And Only To Deceive (#116) is Tasha Alexander's first entry in her Lady Emily Ashton suspense series.
Set in England in the 1890s, Lady Emily admits that she married mainly to get away from her mother. Viscount Ashton seemed pleasant enough, but she barely knows him when he dies on an African safari. Mourning is serious business for a widow in Victorian London and after nearly two years, Emily is looking for something to occupy her for the remainder of her enforced seclusion. When one of Phillip's old friends wants to publish one of his papers on classical Greece as a tribute to Phillip, Emily finds herself intrigued by a side of her dead husband that she never knew.
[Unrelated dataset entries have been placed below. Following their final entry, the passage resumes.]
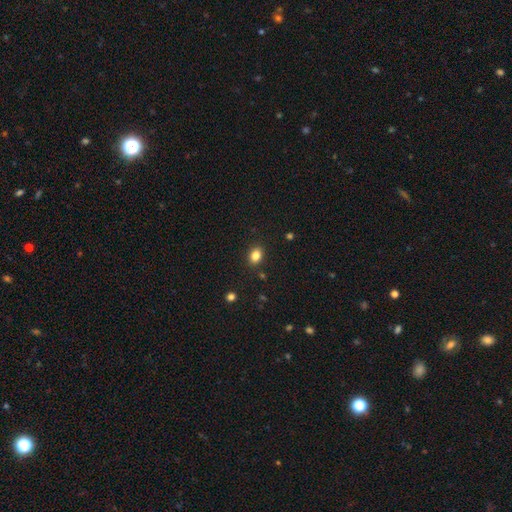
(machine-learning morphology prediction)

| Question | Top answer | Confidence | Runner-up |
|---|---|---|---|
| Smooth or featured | smooth | 84% | star or artifact (11%) |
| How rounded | in between | 66% | round (33%) |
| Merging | none | 88% | minor disturbance (8%) |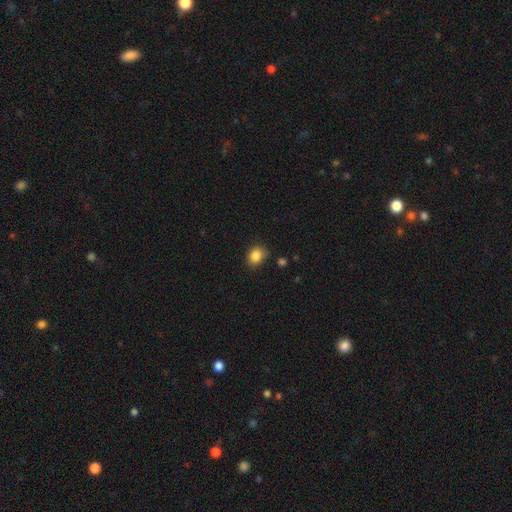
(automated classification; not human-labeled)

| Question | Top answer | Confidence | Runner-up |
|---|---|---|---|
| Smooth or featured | smooth | 85% | star or artifact (10%) |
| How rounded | round | 52% | in between (47%) |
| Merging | none | 75% | minor disturbance (18%) |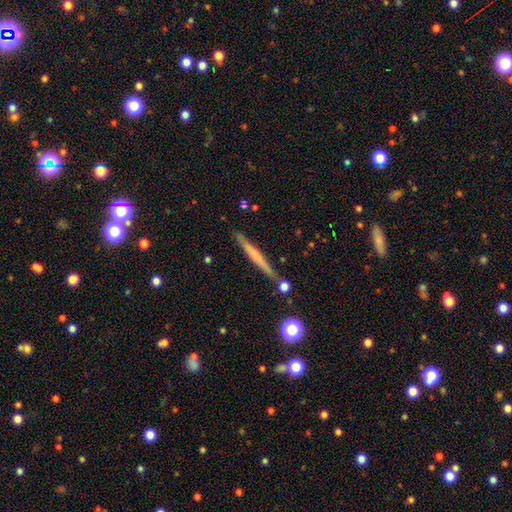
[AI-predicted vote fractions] Overall: featured or disk (49%; smooth 44%). Merging: none (85%).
As she delves into Phillip's papers and journals looking for that monograph, she finds that her husband was truly in love with her and her own feelings about him change.
He was an avid collector of Greek antiquities, but Emily slowly comes to suspect that he was involved in a profitable art forgery ring along with his best friend, Colin Hargreaves. Emily must unravel the mystery of her husband's character as she evades her mother's machinations to marry her off again as soon as she is out of mourning. She is willing to defy some conventions, but she may be playing with fire if she flouts them all.
This is very much a novel of manners, somewhat in the vein of Deanna Raybourne's excellent series. I'm glad I have the next four books in Tasha Alexander's series sitting on my bookshelf so I can find out just what does happen to Lady Emily in her less than conventional future.